### ITEM DE TRABALHO A
No texto extraído, onde as denunciadas jogaram a mala de viagem durante o trajeto de volta à residência?
### ITEM DE TRABALHO B
Traduza para o inglês a seguinte frase do texto extraído: "Ao retornarem para a residência onde estavam, durante o trajeto, as denunciadas jogaram a mala em uma lixeira."
### ITEM DE TRABALHO C
Transcreva do texto extraído o trecho que começa em "No último dia" e segue até "em uma lixeira.".

### TEXTO EXTRAÍDO

+-------+

OCULTAÇÃO DE CADÁVER

No último dia 29 de julho, durante a madrugada, na beira do Rio Tramandaí, as denunciadas ocultaram o cadáver de Miguel. Conforme o promotor, o casal rompeu as articulações dos membros inferiores e superiores do corpo da vítima e a colocaram em uma posição semelhante à fetal, dentro de uma mala de viagem. Após pesquisas na internet sobre como poderiam fazer sumir vestígios do homicídio praticado, as denunciadas foram até o rio, tiraram o cadáver da mala de viagem e o jogaram na água, esperando até o corpo afundar. Ao retornarem para a residência onde estavam, durante o trajeto, as denunciadas jogaram a mala em uma lixeira.

+-------+

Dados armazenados

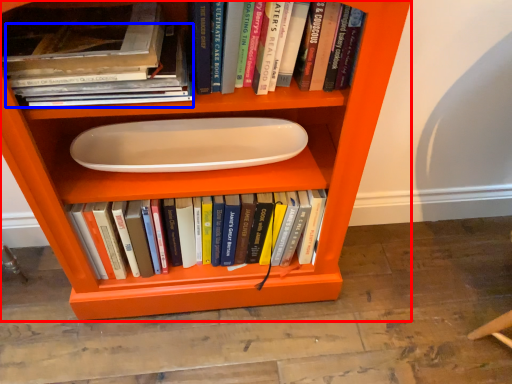
Question: Which object appears farthest to the camera in this image, shelf (highlighted by a red box) or book (highlighted by a blue box)?

Choices:
 (A) shelf
 (B) book

Answer: (B)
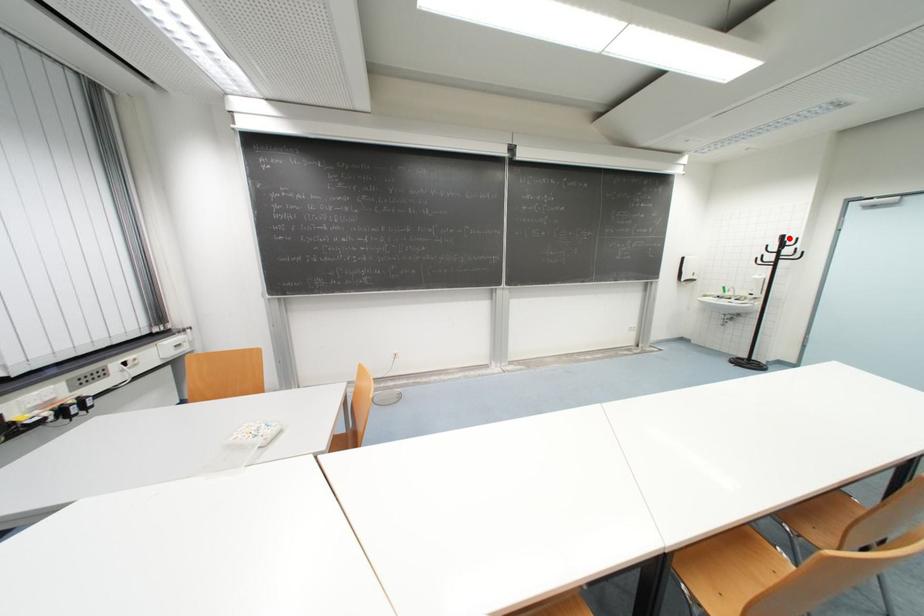
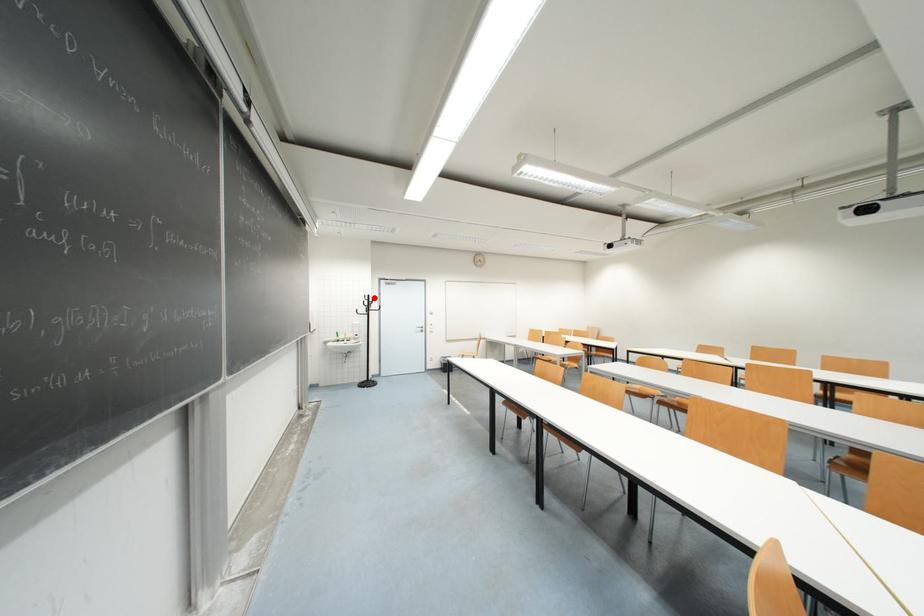
I am providing you with two images of the same scene from different viewpoints. A red point is marked on the first image and another point is marked on the second image. Is the red point in image1 aligned with the point shown in image2?

Yes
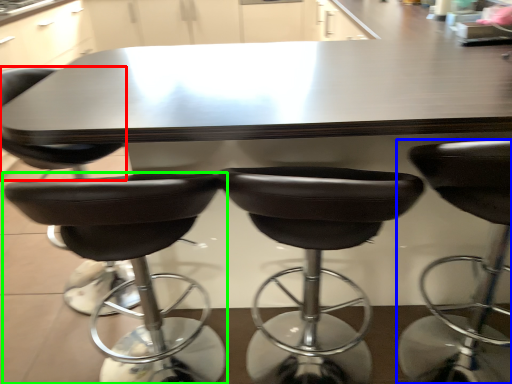
Question: Which object is positioned closest to chair (highlighted by a red box)? Select from chair (highlighted by a blue box) and chair (highlighted by a green box).

Choices:
 (A) chair
 (B) chair

Answer: (B)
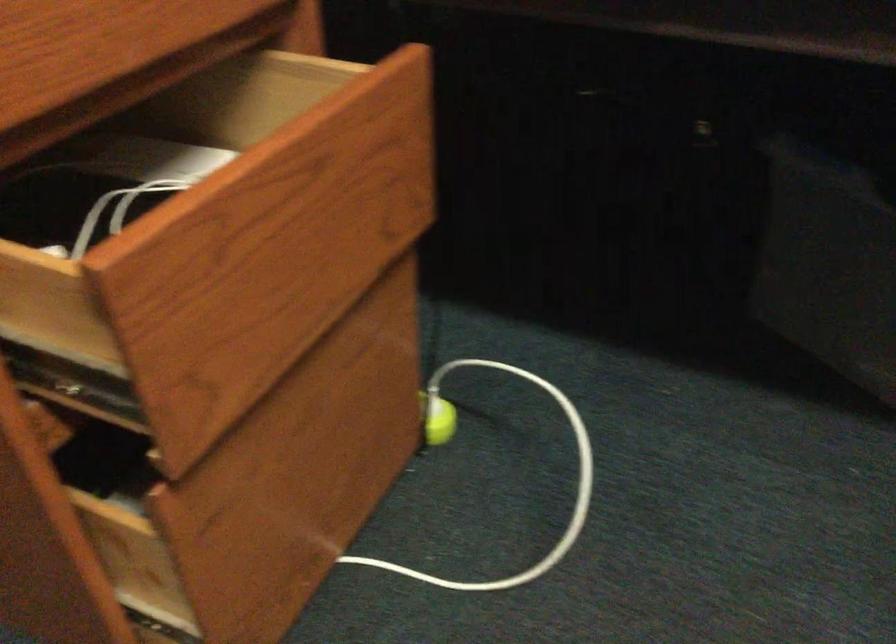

+-------+

### RESPOSTA ESPERADA A
Em uma lixeira.

### RESPOSTA ESPERADA B
On their way back to the residence where they were staying, the accused threw the suitcase into a trash bin.

### RESPOSTA ESPERADA C
No último dia 29 de julho, durante a madrugada, na beira do Rio Tramandaí, as denunciadas ocultaram o cadáver de Miguel. Conforme o promotor, o casal rompeu as articulações dos membros inferiores e superiores do corpo da vítima e a colocaram em uma posição semelhante à fetal, dentro de uma mala de viagem. Após pesquisas na internet sobre como poderiam fazer sumir vestígios do homicídio praticado, as denunciadas foram até o rio, tiraram o cadáver da mala de viagem e o jogaram na água, esperando até o corpo afundar. Ao retornarem para a residência onde estavam, durante o trajeto, as denunciadas jogaram a mala em uma lixeira.